DIGITAL LIBRARY
TECHNOLOGY INTEGRATION: FLUENCY FOR COMPREHENSION DEVELOPMENT
Hesperia Unified School District (UNITED STATES)
About this paper:
Appears in: EDULEARN18 Proceedings
Publication year: 2018
Pages: 41-48
ISBN: 978-84-09-02709-5
ISSN: 2340-1117
doi: 10.21125/edulearn.2018.0020
Conference name: 10th International Conference on Education and New Learning Technologies
Dates: 2-4 July, 2018
Location: Palma, Spain
Abstract:
The increase of technology has paved the way for new opportunities to integrate technology into literacy instruction. These opportunities could allow teachers and other classroom facilitators to build capacity for knowledge and skills that promotes reading fluency and comprehension. It is important to make learning meaningful and relevant in order to prepare students for an unknown future, closing the literacy gap between students who are reading at grade level and those who are not is a crucial success factor for society as a whole. Making opportunities available for elementary students to comprehend factual information in order to build knowledge construction that will create a desire to be lifelong learners is essential to our educational landscape.

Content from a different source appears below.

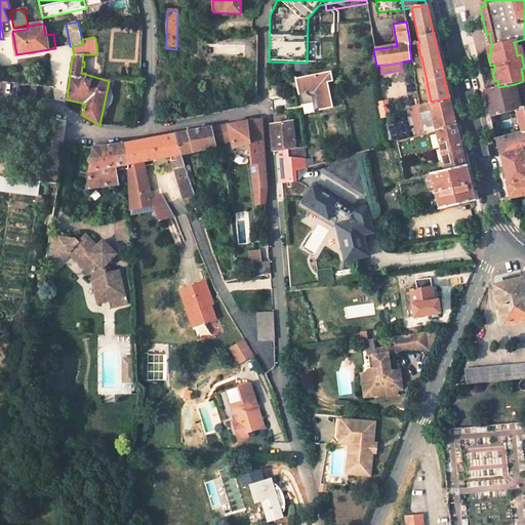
[(330,72),(295,78),(298,94),(316,90),(319,110),(332,108),(327,82),(332,81),(330,72)]
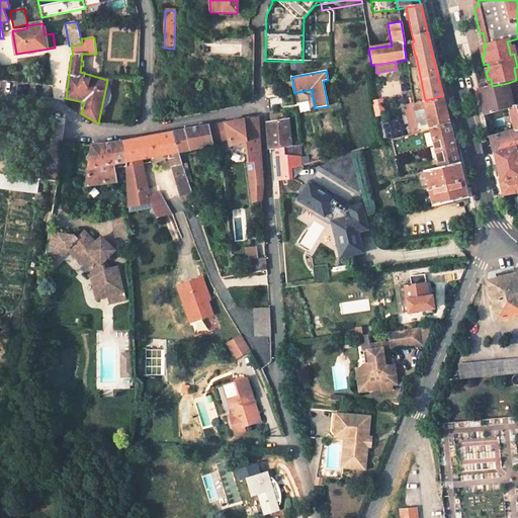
[(113,82),(107,80),(98,123),(103,123),(113,82)]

The focus of this paper is to design a framework using Technology, Pedagogy, and Content Knowledge (TPACK) that is relevant to students and doable for Elementary Classroom Facilitators (ECF). The presentation will include a logical model that supports knowledge construction in the area of fluency and comprehension to close the literacy gap between students reading at grade level and those who are not. According to the English Language Arts Common Core State Standards (ELA CCSS) for literacy development, “Instruction should encompass reading, writing, speaking, listening, and language applicable in a range of subject areas,” (ELA CCSS, 2013, p. 3). Likewise, literacy development, as the ELA CCSS has described, will be at the forefront of this discussion. The discussion will outline a process that begins with the acquisition of Tier 1 and Tier 2 high-frequency (HF) words by way of blended learning. In most cases, blended learning for Elementary Learning Spaces (ELSs) has its inadequacies with regards to measuring the deep learning potential of the model. This process will support the language development for Kindergarten through Second grade (K-2) as described in the ELA CCSS, with the potential to extend the learning in Third through Sixth grade. The International Association for K-12 Online Learning (iNACOL) states blended learning, “Combines the best features of traditional schooling with the advantages of online learning to deliver personalized, differentiated instruction across a group of learners,” (iNACOL, 2015, p. 5). Blended learning could also be characterized as a learning model that combines traditional face-to-face classroom learning with online web-based learning.

Blended learning could advance the learning process beyond the K-2 grade levels in order for students to curate multiple resources that have the propensity to increase the cultivation of student-centered learning spaces for grades 3-6. Blended learning is not a new phenomenon to ELSs in order to promote literacy. The core of blended learning in this paper is explicitly intended for classroom facilitators to make connections that will establish salient fluency and comprehension skills in order to make learning an enjoyable experience while deepening the learning process. The impact of reading fluency and comprehension would then increase when elementary students are given access to online Tier 1 and Tier 2 high-frequency (HF) words regularly, for them to be given the opportunity increase reading fluency and ultimately comprehension with fewer language impediments.
Keywords:
Comprehension, fluency, blended learning, high-frequency words, elementary, TPACK, knowledge and skills, literacy.